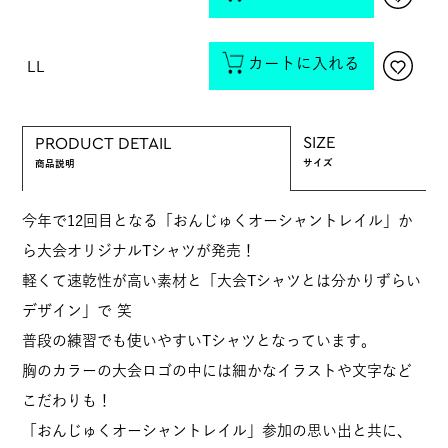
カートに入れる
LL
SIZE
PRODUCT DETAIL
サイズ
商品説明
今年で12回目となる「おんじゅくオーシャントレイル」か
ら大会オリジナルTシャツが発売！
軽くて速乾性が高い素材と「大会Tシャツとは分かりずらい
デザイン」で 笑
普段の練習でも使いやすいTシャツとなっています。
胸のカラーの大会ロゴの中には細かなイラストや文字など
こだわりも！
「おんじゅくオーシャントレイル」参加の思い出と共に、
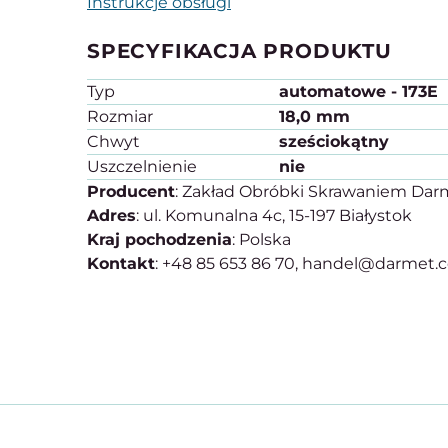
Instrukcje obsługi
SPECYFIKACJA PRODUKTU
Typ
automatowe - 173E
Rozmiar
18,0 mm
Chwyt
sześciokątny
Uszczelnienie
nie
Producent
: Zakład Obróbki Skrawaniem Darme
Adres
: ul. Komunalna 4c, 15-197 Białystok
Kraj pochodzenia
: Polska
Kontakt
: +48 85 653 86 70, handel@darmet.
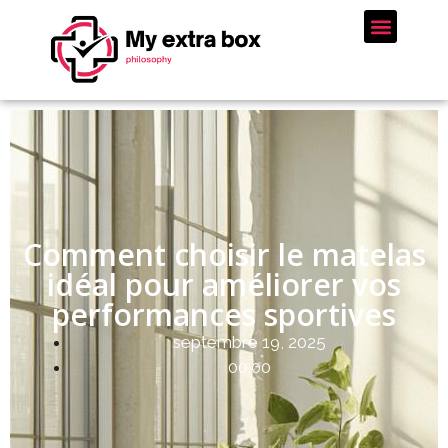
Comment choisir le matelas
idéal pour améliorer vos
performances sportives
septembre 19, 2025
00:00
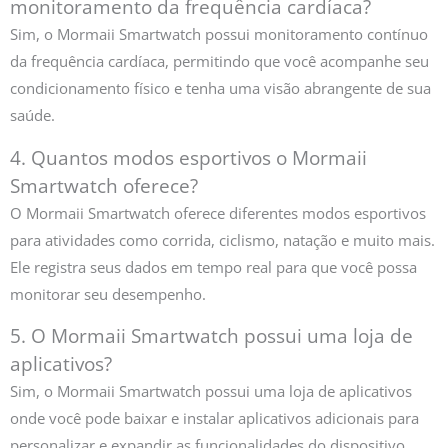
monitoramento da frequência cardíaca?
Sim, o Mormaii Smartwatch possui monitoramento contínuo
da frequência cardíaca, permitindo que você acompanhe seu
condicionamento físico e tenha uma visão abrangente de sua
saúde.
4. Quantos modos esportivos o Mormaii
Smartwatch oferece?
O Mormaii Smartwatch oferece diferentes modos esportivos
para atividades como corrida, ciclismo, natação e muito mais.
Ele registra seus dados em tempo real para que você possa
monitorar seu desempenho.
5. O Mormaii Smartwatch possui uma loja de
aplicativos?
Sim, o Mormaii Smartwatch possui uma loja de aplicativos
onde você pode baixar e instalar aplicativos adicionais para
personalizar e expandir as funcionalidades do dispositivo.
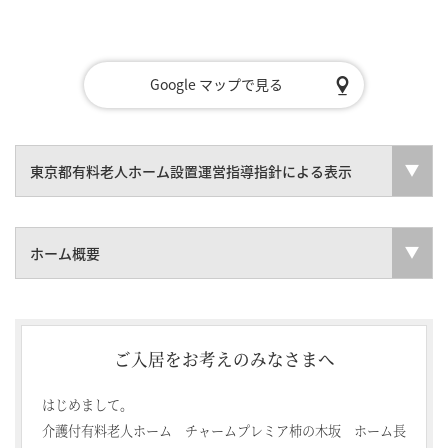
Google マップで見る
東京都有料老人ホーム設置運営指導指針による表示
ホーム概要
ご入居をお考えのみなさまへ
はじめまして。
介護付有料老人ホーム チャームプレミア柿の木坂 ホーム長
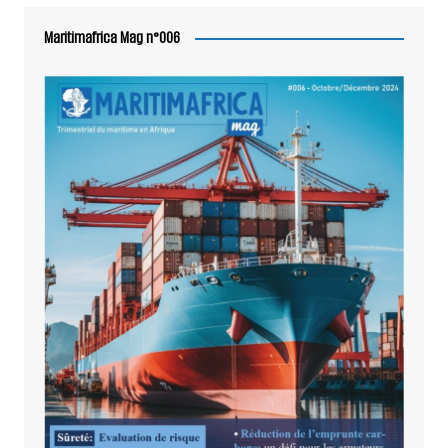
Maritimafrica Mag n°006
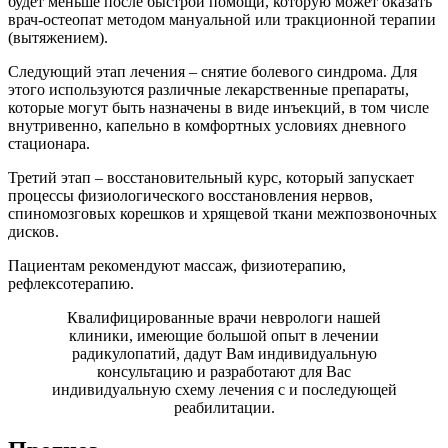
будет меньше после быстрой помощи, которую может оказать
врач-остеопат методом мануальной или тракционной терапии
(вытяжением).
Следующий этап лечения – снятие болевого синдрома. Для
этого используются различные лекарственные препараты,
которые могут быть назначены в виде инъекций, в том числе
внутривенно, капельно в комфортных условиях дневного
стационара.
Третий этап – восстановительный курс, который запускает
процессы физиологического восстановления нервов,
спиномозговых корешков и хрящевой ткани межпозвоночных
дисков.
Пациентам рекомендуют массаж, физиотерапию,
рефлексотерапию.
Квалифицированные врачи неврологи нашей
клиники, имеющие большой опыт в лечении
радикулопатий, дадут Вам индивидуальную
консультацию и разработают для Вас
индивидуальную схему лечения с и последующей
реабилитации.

* * *

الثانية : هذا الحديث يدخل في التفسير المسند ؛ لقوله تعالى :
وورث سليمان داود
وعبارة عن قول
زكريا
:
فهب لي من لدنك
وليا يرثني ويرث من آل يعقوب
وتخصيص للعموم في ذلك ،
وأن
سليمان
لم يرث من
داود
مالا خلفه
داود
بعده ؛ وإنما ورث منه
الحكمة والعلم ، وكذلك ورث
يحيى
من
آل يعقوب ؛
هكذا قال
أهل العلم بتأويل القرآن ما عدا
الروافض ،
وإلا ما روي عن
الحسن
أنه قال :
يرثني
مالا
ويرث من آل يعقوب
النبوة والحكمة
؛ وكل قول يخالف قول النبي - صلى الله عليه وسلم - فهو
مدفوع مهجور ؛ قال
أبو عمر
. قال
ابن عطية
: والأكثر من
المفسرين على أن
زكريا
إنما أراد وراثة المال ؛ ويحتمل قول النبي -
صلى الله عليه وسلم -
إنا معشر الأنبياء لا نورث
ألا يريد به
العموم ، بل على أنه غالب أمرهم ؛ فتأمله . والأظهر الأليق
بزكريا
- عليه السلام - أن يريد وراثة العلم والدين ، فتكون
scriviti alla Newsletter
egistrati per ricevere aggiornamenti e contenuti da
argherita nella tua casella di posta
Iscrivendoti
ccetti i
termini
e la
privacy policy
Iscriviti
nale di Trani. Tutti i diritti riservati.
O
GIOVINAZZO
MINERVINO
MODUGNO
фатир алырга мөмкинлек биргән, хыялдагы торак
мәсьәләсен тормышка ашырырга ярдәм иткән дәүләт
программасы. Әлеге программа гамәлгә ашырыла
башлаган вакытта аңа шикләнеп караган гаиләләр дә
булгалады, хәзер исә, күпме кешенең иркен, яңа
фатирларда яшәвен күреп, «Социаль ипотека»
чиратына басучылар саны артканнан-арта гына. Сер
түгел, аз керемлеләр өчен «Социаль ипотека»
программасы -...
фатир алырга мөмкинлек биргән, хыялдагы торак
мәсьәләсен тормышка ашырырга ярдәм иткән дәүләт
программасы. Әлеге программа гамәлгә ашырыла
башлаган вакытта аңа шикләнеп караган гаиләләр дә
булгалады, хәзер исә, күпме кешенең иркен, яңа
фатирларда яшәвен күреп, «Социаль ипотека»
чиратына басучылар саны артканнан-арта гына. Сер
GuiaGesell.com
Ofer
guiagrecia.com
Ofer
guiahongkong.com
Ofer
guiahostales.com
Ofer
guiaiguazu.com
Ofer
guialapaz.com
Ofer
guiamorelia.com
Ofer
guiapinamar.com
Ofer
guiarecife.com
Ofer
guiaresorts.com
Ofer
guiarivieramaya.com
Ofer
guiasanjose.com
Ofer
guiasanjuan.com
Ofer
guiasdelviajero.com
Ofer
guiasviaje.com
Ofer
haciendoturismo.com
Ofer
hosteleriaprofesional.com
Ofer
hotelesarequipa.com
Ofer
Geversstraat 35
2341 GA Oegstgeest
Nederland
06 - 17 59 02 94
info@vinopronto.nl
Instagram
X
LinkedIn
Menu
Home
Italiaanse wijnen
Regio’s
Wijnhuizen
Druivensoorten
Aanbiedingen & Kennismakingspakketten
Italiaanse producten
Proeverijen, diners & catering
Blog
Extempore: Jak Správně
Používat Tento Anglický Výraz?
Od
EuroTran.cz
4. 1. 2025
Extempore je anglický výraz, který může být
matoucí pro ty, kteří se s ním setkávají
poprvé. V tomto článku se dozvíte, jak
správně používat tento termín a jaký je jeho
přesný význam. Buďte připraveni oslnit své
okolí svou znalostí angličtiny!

Your objective |
Pick out every line in the two blocks above that contains the word "oferece", and copy each one in full.

Answer below |
Smartwatch oferece?
O Mormaii Smartwatch oferece diferentes modos esportivos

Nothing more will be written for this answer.